** Directive **
The string "FLAMENCO" appears in some lines of the entries that follow; copy each such line.

** Entries supplied **
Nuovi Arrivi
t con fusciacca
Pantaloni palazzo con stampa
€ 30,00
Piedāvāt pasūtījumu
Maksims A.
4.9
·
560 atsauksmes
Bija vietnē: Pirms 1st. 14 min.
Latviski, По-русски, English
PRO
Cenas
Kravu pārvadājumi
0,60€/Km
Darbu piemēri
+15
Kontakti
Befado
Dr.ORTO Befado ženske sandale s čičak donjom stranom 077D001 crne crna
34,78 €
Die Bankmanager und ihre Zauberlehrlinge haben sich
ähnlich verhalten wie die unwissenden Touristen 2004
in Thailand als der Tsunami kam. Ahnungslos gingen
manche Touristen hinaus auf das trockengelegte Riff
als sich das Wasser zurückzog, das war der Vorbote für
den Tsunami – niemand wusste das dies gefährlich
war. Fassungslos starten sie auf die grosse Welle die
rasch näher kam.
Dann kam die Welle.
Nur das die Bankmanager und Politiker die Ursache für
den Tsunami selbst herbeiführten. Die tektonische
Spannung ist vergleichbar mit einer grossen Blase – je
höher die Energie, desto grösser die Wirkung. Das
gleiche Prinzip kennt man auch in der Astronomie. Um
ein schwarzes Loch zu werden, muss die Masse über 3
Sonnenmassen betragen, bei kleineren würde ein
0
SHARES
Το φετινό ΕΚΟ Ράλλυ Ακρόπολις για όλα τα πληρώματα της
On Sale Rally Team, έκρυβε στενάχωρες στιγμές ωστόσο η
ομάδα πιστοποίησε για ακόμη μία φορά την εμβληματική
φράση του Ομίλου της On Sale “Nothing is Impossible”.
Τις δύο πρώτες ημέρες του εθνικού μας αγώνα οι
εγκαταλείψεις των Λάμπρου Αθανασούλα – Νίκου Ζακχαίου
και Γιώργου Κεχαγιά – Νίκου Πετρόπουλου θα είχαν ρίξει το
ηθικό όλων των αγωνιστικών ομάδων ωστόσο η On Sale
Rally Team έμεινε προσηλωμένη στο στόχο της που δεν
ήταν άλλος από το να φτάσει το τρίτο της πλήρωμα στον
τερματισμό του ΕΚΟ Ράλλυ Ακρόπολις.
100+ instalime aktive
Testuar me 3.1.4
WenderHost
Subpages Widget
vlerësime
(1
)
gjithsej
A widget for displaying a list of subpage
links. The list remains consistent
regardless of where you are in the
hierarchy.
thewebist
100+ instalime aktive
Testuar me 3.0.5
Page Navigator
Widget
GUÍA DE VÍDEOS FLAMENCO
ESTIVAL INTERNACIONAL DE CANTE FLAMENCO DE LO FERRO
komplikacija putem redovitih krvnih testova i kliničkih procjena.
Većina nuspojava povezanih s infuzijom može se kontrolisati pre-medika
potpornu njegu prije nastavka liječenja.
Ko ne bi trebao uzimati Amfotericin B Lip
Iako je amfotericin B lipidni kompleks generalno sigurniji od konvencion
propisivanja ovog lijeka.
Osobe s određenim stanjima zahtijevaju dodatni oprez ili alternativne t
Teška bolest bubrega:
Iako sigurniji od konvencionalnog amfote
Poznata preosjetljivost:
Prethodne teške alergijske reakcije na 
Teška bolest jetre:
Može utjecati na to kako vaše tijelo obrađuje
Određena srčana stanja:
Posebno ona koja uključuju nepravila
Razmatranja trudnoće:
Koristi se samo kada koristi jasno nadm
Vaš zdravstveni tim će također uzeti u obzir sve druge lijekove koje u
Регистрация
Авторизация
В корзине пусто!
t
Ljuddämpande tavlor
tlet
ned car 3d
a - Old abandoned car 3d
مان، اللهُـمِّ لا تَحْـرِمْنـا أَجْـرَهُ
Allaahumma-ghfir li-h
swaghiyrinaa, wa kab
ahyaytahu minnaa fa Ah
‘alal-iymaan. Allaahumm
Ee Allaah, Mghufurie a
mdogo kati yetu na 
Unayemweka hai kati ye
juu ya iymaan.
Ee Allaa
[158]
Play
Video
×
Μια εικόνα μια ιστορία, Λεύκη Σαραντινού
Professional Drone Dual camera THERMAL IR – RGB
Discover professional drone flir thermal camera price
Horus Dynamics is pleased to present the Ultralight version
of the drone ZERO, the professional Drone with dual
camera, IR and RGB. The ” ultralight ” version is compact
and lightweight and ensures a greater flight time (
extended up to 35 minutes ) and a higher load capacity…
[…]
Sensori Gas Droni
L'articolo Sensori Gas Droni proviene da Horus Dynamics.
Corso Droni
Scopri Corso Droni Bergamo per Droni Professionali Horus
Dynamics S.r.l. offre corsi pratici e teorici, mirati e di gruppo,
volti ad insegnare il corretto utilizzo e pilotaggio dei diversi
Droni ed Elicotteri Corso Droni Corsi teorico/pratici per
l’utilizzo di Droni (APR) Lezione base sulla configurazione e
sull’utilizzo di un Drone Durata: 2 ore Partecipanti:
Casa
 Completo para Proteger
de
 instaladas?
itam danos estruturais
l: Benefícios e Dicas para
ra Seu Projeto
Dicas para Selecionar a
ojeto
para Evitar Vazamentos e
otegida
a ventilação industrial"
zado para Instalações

** Result of this exercise **
GUÍA DE VÍDEOS FLAMENCO
ESTIVAL INTERNACIONAL DE CANTE FLAMENCO DE LO FERRO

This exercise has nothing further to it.